** Opening DATA EXTRACT block **
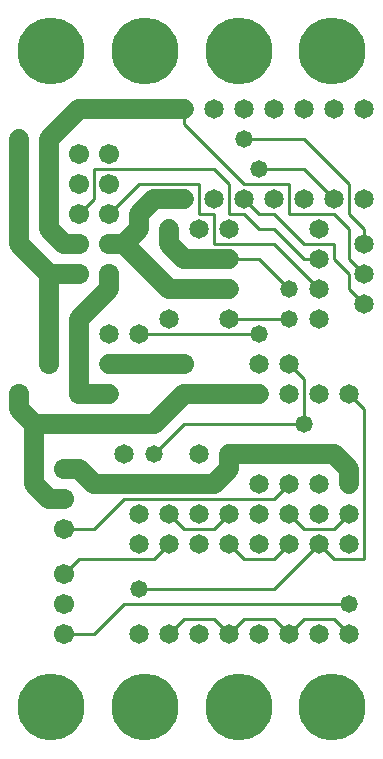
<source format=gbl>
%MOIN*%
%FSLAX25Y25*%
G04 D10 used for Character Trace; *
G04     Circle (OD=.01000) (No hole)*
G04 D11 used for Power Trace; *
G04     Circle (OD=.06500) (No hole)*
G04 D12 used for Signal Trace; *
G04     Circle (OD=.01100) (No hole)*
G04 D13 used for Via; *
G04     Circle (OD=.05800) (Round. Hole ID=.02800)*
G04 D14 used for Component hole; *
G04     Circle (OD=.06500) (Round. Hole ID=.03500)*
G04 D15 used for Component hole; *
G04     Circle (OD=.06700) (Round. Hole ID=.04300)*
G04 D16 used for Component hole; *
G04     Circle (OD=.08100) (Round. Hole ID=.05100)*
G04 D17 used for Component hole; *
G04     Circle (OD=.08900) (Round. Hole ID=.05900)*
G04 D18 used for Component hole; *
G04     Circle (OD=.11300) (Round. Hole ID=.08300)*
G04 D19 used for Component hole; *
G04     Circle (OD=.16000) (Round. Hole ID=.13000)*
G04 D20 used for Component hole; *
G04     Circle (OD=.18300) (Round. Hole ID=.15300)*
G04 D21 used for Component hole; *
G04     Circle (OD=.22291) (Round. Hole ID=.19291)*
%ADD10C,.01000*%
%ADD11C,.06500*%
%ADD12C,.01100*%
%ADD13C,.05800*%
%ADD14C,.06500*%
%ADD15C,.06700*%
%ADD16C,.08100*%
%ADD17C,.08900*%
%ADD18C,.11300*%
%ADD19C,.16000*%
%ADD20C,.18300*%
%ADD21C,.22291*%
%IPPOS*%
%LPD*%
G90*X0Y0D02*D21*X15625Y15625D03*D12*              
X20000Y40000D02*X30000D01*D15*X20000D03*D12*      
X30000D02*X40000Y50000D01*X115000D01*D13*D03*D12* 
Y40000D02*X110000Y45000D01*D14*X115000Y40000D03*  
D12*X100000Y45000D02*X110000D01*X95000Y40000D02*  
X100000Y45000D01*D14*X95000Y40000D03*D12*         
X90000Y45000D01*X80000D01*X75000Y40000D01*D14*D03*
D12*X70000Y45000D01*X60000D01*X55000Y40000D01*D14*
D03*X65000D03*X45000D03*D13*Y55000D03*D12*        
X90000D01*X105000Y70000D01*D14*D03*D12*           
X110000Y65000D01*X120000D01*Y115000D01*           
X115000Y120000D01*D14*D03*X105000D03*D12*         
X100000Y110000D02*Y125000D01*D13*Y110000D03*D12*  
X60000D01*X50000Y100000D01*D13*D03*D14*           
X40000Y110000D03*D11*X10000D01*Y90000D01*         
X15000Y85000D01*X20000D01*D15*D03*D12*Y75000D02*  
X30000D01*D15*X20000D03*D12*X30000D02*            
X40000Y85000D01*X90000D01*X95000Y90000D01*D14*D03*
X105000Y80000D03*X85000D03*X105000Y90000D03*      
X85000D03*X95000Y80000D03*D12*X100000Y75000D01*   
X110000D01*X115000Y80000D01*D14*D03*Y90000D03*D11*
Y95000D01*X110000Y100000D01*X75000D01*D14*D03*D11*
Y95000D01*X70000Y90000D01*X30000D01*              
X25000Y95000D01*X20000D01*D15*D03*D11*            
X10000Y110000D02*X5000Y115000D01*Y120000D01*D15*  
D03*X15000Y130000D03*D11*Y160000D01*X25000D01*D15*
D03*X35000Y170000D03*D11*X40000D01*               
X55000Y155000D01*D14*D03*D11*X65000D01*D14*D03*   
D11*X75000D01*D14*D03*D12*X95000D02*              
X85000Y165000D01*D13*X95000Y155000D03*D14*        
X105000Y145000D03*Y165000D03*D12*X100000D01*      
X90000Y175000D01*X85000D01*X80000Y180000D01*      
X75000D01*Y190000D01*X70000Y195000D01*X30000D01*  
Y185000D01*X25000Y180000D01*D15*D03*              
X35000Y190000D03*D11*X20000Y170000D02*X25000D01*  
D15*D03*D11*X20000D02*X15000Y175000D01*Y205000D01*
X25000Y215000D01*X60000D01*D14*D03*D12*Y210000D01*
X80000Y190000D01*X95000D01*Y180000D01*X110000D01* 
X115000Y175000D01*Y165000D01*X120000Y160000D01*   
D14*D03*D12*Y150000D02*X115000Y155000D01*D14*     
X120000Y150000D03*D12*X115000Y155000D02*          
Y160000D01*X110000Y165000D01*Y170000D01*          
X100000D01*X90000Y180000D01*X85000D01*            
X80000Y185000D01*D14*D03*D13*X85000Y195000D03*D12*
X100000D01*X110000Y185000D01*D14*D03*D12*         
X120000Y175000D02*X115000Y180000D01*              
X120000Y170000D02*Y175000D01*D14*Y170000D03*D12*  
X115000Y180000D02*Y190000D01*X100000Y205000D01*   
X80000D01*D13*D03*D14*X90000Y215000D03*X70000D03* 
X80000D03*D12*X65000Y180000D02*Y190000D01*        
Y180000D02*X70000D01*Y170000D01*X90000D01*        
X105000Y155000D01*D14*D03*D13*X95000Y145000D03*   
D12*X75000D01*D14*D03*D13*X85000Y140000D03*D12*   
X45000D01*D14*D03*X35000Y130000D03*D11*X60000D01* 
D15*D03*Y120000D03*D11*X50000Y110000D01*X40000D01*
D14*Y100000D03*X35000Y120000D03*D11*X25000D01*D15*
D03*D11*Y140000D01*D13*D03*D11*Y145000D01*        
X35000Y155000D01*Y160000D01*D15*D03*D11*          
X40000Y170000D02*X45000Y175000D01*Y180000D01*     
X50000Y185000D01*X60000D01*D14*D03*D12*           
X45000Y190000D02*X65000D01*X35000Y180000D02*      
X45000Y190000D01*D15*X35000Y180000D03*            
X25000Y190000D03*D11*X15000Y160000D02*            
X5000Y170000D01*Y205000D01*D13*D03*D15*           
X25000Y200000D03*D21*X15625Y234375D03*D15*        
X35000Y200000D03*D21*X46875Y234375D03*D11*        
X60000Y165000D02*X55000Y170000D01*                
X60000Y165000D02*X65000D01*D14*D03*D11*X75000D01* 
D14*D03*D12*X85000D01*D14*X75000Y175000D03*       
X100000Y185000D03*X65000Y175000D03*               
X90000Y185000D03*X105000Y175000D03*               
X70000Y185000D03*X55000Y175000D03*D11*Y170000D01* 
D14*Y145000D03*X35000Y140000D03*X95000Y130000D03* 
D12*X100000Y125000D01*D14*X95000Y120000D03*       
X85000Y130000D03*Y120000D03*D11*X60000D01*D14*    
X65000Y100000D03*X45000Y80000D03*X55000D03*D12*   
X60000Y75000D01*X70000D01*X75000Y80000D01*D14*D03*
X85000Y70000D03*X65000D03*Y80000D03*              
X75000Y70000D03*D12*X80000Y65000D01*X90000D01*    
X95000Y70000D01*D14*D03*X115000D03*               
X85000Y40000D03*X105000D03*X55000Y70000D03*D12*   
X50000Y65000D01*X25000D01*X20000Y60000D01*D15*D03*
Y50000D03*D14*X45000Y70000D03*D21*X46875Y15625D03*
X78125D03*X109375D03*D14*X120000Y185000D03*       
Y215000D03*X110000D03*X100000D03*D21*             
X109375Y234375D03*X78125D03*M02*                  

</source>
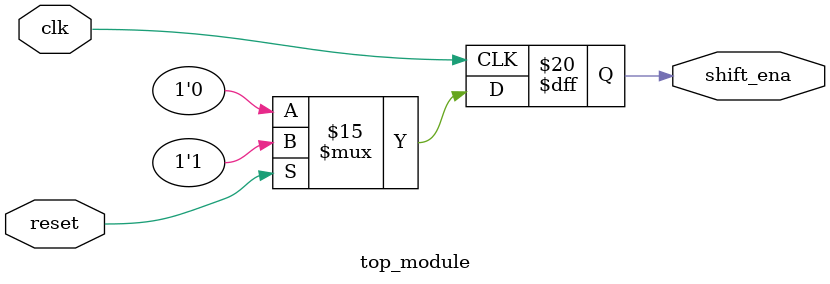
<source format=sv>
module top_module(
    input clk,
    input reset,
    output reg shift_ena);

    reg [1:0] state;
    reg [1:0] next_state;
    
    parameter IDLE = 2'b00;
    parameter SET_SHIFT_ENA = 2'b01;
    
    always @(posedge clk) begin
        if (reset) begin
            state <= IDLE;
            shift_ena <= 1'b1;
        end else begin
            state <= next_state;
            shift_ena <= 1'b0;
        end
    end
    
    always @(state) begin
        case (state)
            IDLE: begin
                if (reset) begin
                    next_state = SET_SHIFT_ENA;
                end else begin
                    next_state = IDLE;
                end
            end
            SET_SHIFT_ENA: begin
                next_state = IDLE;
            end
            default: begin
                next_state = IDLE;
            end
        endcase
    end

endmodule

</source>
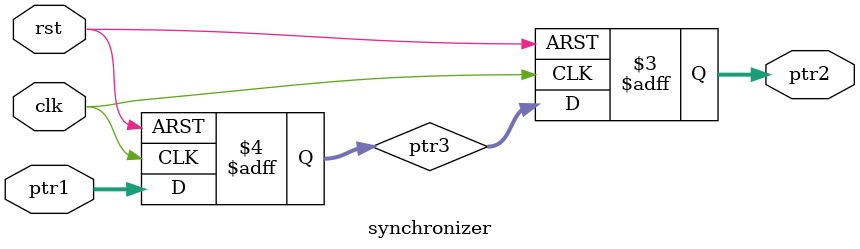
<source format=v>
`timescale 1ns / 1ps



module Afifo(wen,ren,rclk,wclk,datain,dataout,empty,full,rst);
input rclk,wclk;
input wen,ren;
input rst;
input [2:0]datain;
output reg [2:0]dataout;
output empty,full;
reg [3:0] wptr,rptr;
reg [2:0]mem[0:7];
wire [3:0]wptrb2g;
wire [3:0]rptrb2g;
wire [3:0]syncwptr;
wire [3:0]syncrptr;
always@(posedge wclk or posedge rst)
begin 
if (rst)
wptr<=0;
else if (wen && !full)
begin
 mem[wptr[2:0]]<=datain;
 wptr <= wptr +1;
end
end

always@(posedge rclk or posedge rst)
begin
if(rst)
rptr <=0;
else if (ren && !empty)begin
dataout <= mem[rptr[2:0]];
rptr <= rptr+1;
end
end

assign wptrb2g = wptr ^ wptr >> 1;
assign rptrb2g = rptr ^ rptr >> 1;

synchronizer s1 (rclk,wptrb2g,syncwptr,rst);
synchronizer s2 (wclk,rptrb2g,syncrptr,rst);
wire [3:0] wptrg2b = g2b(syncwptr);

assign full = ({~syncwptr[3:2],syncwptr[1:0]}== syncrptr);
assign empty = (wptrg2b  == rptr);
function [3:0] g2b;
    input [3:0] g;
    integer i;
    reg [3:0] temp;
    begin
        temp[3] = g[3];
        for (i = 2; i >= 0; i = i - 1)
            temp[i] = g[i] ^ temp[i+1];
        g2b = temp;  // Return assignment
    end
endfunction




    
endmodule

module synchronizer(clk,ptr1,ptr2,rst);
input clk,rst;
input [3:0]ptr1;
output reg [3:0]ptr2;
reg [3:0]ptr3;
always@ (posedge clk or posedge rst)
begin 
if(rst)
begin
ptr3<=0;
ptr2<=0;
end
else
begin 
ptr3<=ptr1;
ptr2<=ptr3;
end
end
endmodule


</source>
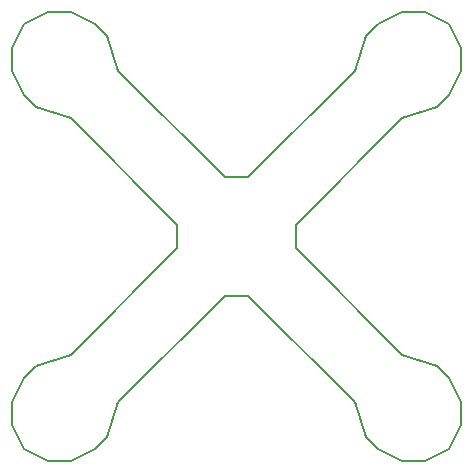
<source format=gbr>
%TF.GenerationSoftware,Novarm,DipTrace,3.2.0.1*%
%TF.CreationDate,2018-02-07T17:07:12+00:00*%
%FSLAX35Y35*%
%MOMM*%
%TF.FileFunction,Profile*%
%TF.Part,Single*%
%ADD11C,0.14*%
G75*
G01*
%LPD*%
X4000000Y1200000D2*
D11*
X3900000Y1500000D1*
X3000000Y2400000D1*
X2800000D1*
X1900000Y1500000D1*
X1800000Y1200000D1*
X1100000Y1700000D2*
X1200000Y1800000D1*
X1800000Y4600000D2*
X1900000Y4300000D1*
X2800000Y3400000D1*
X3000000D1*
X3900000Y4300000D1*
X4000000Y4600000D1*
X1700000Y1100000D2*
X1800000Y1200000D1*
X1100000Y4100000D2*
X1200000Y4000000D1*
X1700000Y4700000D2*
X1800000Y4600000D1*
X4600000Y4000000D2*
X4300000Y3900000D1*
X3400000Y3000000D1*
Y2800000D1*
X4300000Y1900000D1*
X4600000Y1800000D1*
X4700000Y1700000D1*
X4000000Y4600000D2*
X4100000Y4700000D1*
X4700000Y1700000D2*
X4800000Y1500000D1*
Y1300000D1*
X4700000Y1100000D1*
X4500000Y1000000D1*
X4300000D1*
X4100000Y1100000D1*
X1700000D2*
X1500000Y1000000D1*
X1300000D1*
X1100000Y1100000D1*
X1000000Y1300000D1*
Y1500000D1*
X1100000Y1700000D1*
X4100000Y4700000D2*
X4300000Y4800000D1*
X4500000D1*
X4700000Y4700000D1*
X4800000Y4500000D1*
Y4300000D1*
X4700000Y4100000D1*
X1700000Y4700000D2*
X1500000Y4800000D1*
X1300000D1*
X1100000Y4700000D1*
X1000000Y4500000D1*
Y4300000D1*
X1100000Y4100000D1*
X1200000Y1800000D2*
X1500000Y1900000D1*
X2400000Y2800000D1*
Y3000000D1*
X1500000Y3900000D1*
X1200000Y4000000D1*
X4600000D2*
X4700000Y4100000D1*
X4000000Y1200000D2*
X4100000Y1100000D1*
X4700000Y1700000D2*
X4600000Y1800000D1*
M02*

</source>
** Closing DATA EXTRACT block **
* WHAT IS BEING ASKED *
Your answer must hold the line containing "X2400000Y2800000D1*" and all lines after it in the entries above, exactly, and nothing else.

* TASK OUTPUT *
X2400000Y2800000D1*
Y3000000D1*
X1500000Y3900000D1*
X1200000Y4000000D1*
X4600000D2*
X4700000Y4100000D1*
X4000000Y1200000D2*
X4100000Y1100000D1*
X4700000Y1700000D2*
X4600000Y1800000D1*
M02*

</source>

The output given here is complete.